The folds number when use the cross-validation method.

• If cv=1, cross-validation would not be used.

• If cv>1, support size will be chosen by CV's test loss, instead of IC.

• thread (int, optional, default=1) --

• If thread = 0, the maximum number of threads supported by the device will be used.

• screening_size (int, optional, default=-1) --

The number of variables remaining after screening. It should be a non-negative number smaller than p, but larger than any value in support_size.

• If screening_size=-1, screening will not be used.

• If screening_size=0, screening_size will be set as $$\\min(p, int(n / (\\log(\\log(n))\\log(p))))$$.

• always_select (array-like, optional, default=[]) -- An array contains the indexes of variables we want to consider in the model.

• primary_model_fit_max_iter (int, optional, default=10) -- The maximal number of iteration for primary_model_fit.

• primary_model_fit_epsilon (float, optional, default=1e-08) -- The epsilon (threshold) of iteration for primary_model_fit.

coef_

Estimated coefficients for the best subset selection problem.

Type

array-like, shape(p_features, ) or (p_features, M_responses)

intercept_

The intercept in the model.

Type

float or array-like, shape(M_responses,)

ic_

If cv=1, it stores the score under chosen information criterion.

Type

float

test_loss_

If cv>1, it stores the test loss under cross-validation.

Type

float

train_loss_

The loss on training data.

Type

float

References

• Junxian Zhu, Canhong Wen, Jin Zhu, Heping Zhang, and Xueqin Wang.
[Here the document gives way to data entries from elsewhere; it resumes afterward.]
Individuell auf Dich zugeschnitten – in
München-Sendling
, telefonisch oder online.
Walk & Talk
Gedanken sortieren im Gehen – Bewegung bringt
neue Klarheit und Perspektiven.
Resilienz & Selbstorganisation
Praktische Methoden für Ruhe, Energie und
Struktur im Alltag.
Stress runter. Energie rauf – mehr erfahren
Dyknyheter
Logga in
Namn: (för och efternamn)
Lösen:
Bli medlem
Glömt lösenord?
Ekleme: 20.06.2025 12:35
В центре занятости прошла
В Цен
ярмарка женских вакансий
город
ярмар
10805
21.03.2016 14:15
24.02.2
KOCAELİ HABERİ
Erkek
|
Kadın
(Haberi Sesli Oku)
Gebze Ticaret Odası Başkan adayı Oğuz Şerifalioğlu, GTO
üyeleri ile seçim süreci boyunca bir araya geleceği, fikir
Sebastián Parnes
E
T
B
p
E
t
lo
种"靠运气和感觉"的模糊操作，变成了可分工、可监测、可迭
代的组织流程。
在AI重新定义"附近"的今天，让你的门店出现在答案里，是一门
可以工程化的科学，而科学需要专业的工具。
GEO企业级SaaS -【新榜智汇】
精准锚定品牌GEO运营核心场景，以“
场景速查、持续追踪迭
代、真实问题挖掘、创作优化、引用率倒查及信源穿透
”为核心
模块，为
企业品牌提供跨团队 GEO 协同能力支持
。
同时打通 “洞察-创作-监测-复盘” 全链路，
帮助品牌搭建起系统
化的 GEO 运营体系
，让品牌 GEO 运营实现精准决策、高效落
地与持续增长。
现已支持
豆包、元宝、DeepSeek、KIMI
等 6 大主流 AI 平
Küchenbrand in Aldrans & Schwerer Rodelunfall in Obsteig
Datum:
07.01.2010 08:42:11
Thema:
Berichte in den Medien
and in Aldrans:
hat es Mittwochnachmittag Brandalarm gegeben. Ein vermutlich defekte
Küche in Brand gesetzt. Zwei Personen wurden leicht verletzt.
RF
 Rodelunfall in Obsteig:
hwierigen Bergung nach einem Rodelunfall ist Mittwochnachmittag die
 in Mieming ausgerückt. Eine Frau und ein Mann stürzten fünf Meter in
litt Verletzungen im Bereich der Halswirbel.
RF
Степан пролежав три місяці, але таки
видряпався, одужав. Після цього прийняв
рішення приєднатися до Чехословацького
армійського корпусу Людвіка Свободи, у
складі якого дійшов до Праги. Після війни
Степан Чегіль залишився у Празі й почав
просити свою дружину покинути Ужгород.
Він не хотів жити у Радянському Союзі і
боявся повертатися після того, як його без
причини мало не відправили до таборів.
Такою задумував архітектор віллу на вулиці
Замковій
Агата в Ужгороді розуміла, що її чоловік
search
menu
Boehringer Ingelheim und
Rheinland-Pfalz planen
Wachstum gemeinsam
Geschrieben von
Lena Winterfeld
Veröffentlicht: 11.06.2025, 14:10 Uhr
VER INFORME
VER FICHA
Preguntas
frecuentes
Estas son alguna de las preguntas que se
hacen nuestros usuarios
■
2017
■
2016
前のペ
A polynomial algorithm for best-subset selection problem. Proceedings of the National Academy of Sciences, 117(52):33117-33123, 2020.

Examples

>>> ### Sparsity known
>>>
>>> from abess.decomposition import RobustPCA
>>> import numpy as np
>>> np.random.seed(12345)
>>> model = RobustPCA(support_size = 10)
>>>
>>> ### X known
>>> X = np.random.randn(100, 50)
>>> model.fit(X, r = 10)
RobustPCA(always_select=[], support_size=10)
>>> print(model.coef_)
[[0.         0.         0.         ... 0.         3.71203604 0.        ]
[0.         0.         0.         ... 0.         0.         0.        ]
[0.         0.         0.         ... 0.         0.         0.        ]
...
[0.         0.         0.         ... 0.         0.         0.        ]
[0.         0.         0.         ... 0.         0.         0.        ]
[0.         0.         0.         ... 0.         0.         0.        ]]

fit(X, y=None, r=None, group=None, A_init=None)[source]

The fit function is used to transfer the information of data and return the fit result.

Parameters
• X (array-like, shape(n_samples, p_features)) -- Training data.

• y (ignore) -- Ignore.

• r (int) -- Rank of the (recovered) information matrix L. It should be smaller than rank of X (at least smaller than X.shape[1]).

• group (int, optional, default=np.ones(p)) -- The group index for each variable.